How to complete this task: Write out exactly the lines that run from the one containing "M1949,824l172,97" to the end of the entries below, with both end lines included.

------ Data supplied

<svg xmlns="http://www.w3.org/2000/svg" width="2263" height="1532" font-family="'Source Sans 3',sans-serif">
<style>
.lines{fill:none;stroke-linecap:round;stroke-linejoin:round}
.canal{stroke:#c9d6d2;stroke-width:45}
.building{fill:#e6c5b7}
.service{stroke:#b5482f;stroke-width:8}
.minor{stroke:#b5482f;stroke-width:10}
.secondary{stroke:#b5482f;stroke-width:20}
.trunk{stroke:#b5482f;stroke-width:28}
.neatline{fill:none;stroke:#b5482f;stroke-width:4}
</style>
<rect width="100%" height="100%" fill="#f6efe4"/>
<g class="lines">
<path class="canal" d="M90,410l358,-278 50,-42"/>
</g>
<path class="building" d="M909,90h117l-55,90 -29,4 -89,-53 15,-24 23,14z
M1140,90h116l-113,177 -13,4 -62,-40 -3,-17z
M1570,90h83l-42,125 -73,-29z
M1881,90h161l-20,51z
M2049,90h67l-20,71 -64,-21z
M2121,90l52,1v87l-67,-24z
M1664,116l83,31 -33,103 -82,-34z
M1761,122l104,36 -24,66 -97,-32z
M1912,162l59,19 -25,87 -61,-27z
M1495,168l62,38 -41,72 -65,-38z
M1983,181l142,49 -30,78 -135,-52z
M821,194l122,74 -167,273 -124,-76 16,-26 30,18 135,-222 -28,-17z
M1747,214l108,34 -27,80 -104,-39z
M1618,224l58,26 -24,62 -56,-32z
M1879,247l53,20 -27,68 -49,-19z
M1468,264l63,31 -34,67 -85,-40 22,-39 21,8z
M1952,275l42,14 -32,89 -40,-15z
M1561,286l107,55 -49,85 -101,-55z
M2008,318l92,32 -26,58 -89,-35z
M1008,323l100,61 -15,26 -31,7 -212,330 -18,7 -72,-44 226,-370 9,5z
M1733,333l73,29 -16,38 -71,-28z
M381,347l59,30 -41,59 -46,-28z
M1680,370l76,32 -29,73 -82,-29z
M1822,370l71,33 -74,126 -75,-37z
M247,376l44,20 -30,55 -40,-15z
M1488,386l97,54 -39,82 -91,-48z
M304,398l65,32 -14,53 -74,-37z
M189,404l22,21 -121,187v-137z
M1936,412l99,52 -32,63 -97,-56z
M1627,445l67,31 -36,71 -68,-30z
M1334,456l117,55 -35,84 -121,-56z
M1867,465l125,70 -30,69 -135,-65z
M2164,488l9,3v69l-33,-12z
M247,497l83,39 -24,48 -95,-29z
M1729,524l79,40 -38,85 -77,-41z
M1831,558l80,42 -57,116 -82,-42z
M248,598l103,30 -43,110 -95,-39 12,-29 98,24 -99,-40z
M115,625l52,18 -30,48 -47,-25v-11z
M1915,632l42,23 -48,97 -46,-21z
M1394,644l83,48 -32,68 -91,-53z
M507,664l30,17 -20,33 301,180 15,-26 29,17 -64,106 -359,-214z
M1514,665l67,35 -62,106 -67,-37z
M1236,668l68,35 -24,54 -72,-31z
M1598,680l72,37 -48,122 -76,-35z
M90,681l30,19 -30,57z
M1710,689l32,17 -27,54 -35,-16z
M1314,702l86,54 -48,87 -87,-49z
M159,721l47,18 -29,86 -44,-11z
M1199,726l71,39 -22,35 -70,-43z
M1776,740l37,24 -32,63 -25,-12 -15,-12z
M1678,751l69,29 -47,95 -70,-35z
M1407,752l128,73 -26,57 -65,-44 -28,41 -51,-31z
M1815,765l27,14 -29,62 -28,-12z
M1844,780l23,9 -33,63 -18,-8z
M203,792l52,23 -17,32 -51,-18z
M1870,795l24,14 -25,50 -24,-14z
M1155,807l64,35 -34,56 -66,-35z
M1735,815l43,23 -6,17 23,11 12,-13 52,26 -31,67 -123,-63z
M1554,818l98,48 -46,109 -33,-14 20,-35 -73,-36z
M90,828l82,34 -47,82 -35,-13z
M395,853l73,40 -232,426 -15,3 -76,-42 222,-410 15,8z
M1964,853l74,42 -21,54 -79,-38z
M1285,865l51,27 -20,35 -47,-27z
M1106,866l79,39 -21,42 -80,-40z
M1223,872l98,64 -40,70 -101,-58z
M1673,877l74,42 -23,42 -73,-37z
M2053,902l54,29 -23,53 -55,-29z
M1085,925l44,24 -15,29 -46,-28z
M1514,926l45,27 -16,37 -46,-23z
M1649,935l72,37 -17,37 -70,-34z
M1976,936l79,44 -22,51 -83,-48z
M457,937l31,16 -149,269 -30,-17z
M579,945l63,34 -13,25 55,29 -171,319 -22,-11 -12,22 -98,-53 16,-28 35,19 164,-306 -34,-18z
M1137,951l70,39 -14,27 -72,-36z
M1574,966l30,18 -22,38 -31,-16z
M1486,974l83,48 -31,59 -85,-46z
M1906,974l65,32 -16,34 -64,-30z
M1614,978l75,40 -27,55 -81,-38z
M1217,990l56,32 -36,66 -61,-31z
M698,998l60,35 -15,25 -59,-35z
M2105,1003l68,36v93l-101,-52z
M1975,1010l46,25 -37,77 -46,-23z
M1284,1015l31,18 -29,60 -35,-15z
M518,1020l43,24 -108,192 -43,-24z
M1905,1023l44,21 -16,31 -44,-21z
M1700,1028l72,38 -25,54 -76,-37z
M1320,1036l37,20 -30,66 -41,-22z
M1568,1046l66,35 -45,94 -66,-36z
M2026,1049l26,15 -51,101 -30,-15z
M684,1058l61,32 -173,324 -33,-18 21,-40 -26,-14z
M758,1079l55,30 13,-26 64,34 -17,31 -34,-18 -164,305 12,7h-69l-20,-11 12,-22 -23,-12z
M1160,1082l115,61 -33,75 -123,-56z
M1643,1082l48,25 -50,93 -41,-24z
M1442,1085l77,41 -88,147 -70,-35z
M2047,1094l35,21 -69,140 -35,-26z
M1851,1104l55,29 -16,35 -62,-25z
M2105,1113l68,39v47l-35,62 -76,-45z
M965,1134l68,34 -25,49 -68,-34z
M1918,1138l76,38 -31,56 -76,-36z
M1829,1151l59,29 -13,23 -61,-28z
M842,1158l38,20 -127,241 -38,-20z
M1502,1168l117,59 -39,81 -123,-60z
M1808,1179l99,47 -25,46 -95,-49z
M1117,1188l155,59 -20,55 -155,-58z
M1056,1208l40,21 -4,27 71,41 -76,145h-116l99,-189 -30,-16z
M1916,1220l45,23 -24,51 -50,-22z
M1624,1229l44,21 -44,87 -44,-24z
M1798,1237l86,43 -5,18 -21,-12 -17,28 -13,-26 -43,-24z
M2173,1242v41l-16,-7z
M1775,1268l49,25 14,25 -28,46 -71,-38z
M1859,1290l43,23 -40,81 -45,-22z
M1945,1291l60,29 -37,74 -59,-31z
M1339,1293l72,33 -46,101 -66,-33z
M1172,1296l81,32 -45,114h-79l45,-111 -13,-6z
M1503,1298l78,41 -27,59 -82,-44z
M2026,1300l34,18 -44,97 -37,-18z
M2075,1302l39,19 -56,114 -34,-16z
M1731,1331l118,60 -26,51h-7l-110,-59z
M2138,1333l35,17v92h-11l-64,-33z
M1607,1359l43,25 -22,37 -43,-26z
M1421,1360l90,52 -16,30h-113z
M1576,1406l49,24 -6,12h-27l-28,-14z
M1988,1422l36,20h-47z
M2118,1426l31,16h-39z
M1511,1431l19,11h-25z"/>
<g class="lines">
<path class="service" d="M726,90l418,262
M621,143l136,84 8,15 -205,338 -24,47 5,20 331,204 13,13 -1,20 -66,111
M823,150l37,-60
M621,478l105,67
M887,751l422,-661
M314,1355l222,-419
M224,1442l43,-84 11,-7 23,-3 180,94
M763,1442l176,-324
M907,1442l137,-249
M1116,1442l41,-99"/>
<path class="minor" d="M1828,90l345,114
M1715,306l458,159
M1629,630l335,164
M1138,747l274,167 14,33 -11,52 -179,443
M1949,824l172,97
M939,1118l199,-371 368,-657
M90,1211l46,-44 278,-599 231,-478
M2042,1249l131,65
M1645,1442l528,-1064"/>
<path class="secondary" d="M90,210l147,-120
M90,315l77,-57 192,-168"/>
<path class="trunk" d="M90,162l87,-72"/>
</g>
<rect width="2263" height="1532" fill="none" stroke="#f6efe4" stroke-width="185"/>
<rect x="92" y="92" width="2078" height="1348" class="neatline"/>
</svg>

------------

Answer to this problem:
M1949,824l172,97
M939,1118l199,-371 368,-657
M90,1211l46,-44 278,-599 231,-478
M2042,1249l131,65
M1645,1442l528,-1064"/>
<path class="secondary" d="M90,210l147,-120
M90,315l77,-57 192,-168"/>
<path class="trunk" d="M90,162l87,-72"/>
</g>
<rect width="2263" height="1532" fill="none" stroke="#f6efe4" stroke-width="185"/>
<rect x="92" y="92" width="2078" height="1348" class="neatline"/>
</svg>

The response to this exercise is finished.